Pro Picks continues with the one of the brains behind The Grid’s Burger Week! (Although, as we all know, a burger is not a sandwich.) This guy knows his food, and knows what gets people excited:
Karon Liu just finished a delicious mahi-mahi sandwich from the Buster’s Sea Cove food truck for lunch so he’s rightfully prepared to talk about sandwiches.

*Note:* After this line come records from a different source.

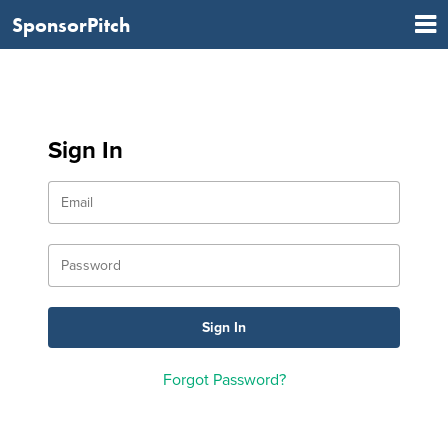
SponsorPitch
Sign In
Forgot Password?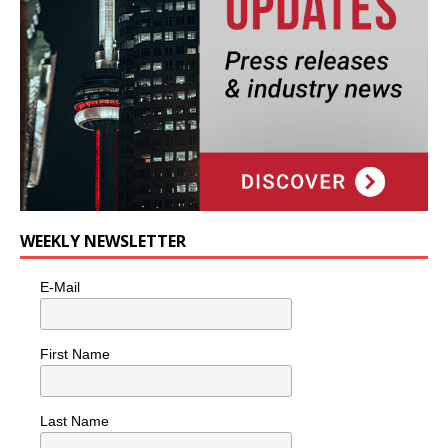
WEEKLY NEWSLETTER
E-Mail
First Name
Last Name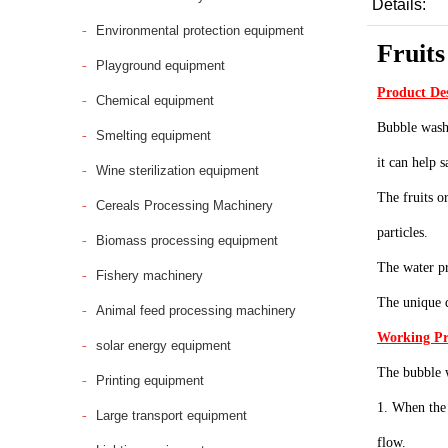
Details:
Environmental protection equipment
Fruits
Playground equipment
Product De
Chemical equipment
Bubble washi
Smelting equipment
it can help 
Wine sterilization equipment
The fruits o
Cereals Processing Machinery
particles.
Biomass processing equipment
The water pr
Fishery machinery
The unique d
Animal feed processing machinery
Working Pr
solar energy equipment
The bubble w
Printing equipment
1. When the 
Large transport equipment
flow.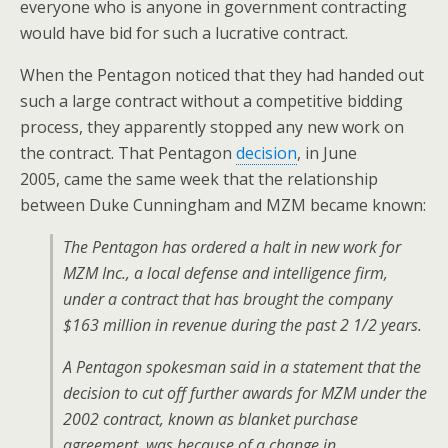
everyone who is anyone in government contracting
would have bid for such a lucrative contract.
When the Pentagon noticed that they had handed out
such a large contract without a competitive bidding
process, they apparently stopped any new work on
the contract. That Pentagon
decision
, in June
2005, came the same week that the relationship
between Duke Cunningham and MZM became known:
The Pentagon has ordered a halt in new work for
MZM Inc., a local defense and intelligence firm,
under a contract that has brought the company
$163 million in revenue during the past 2 1/2 years.
A Pentagon spokesman said in a statement that the
decision to cut off further awards for MZM under the
2002 contract, known as blanket purchase
agreement, was because of a change in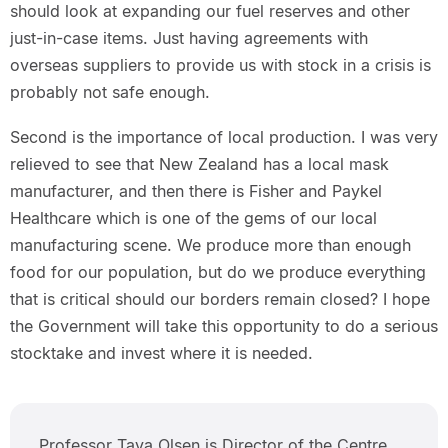
should look at expanding our fuel reserves and other
just-in-case items. Just having agreements with
overseas suppliers to provide us with stock in a crisis is
probably not safe enough.
Second is the importance of local production. I was very
relieved to see that New Zealand has a local mask
manufacturer, and then there is Fisher and Paykel
Healthcare which is one of the gems of our local
manufacturing scene. We produce more than enough
food for our population, but do we produce everything
that is critical should our borders remain closed? I hope
the Government will take this opportunity to do a serious
stocktake and invest where it is needed.
Professor Tava Olsen is Director of the Centre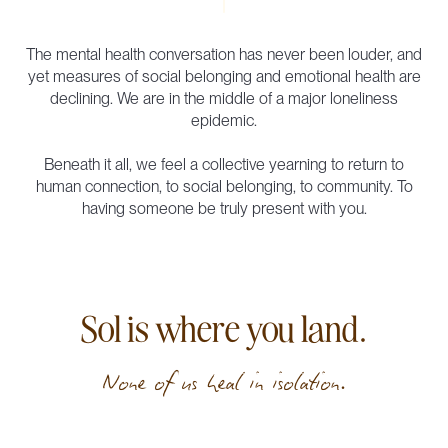
The mental health conversation has never been louder, and
yet measures of social belonging and emotional health are
declining. We are in the middle of a major loneliness
epidemic.
Beneath it all, we feel a collective yearning to return to
human connection, to social belonging, to community. To
having someone be truly present with you.
Sol is where you land.
None of us heal in isolation.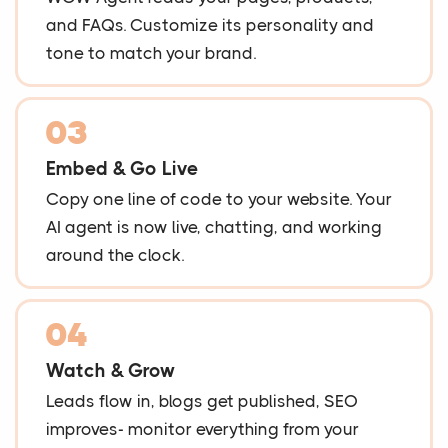
and FAQs. Customize its personality and
tone to match your brand.
03
Embed & Go Live
Copy one line of code to your website. Your
AI agent is now live, chatting, and working
around the clock.
04
Watch & Grow
Leads flow in, blogs get published, SEO
improves- monitor everything from your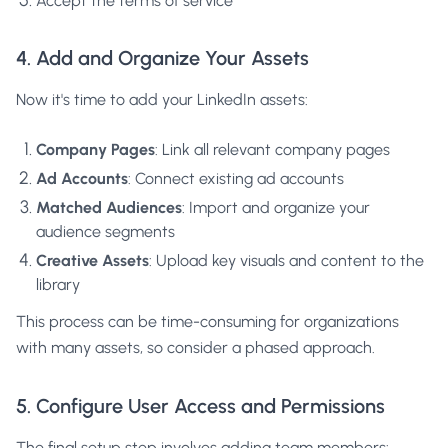
Accept the terms of service
4. Add and Organize Your Assets
Now it's time to add your LinkedIn assets:
Company Pages
: Link all relevant company pages
Ad Accounts
: Connect existing ad accounts
Matched Audiences
: Import and organize your
audience segments
Creative Assets
: Upload key visuals and content to the
library
This process can be time-consuming for organizations
with many assets, so consider a phased approach.
5. Configure User Access and Permissions
The final setup step involves adding team members: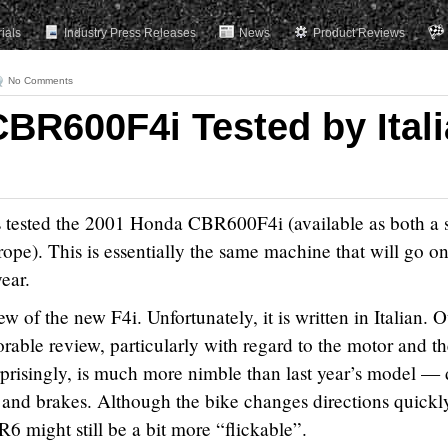
rials
Industry Press Releases
News
Product Reviews
No Comments
BR600F4i Tested by Ital
 tested the 2001 Honda CBR600F4i (available as both a 
ope). This is essentially the same machine that will go on
ear.
ew of the new F4i. Unfortunately, it is written in Italian. 
vorable review, particularly with regard to the motor and t
prisingly, is much more nimble than last year’s model — 
s and brakes. Although the bike changes directions quickl
6 might still be a bit more “flickable”.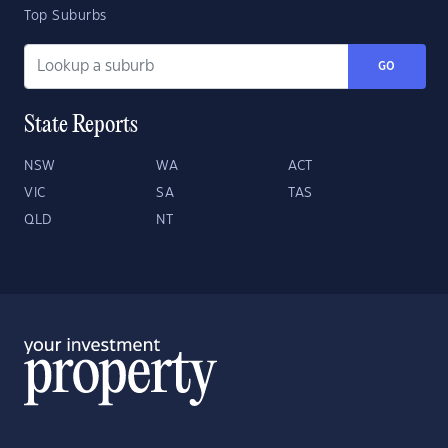
Top Suburbs
GO
State Reports
NSW
WA
ACT
VIC
SA
TAS
QLD
NT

He’s The Grid’s staff food writer and has eaten many lovely sandwiches across Toronto from gas station Leslieville Pumps’ better-when-cold Veginator grilled Portobello sandwich to the classic veal at California Sandwiches.
Follow him on Twitter @karonliu to read his latest articles in The Grid, recipes for the home cook, and 140-character rants about how flip-flops outside of the beach or house are gross.
What makes a great sandwich?
Everything in a sandwich has to be there for a reason, meaning all the ingredients have to go well with each other and add a certain texture or flavour that takes it to the next level. A PB&J sandwich is a perfect example. Peanut butter is great and all, but the addition of a sweet, tart strawberry jam really highlights the peanuts’ earthiness. Bacon in a BLT adds a heavy saltiness that livens the crisp, greenness of the lettuce while the tomato adds a meaty and soft texture to the bite.
Like any good dish, a sandwich should have multiple layers of tastes and consistencies to keep things interesting. Just remember to not go overboard with the fillings or else flavours will clash or get lost in the mix — not to mention the sandwich will fall apart on your lap.
It’s not a secret underground place, but I’ve gone to Porchetta and Co. at Bathurst and Euclid at least once every month ever since it opened in late 2010. Succulent, juicy, and garlicy roasted hunks porchetta on a soft bun topped with truffled mayo, hot sauce, mushrooms, mustard, and crackly bits of pig skin is my jam. It’s totally out of my way from work — it’s a good 40-minute trip just to get there — but it’s worth it. A few other places tried to get on the porchetta train after this tiny shop opened to much fanfare, but it just doesn’t compare to this place.
Porchetta and Co., 825 Dundas St. W., $6.45 (toppings 75 cents each).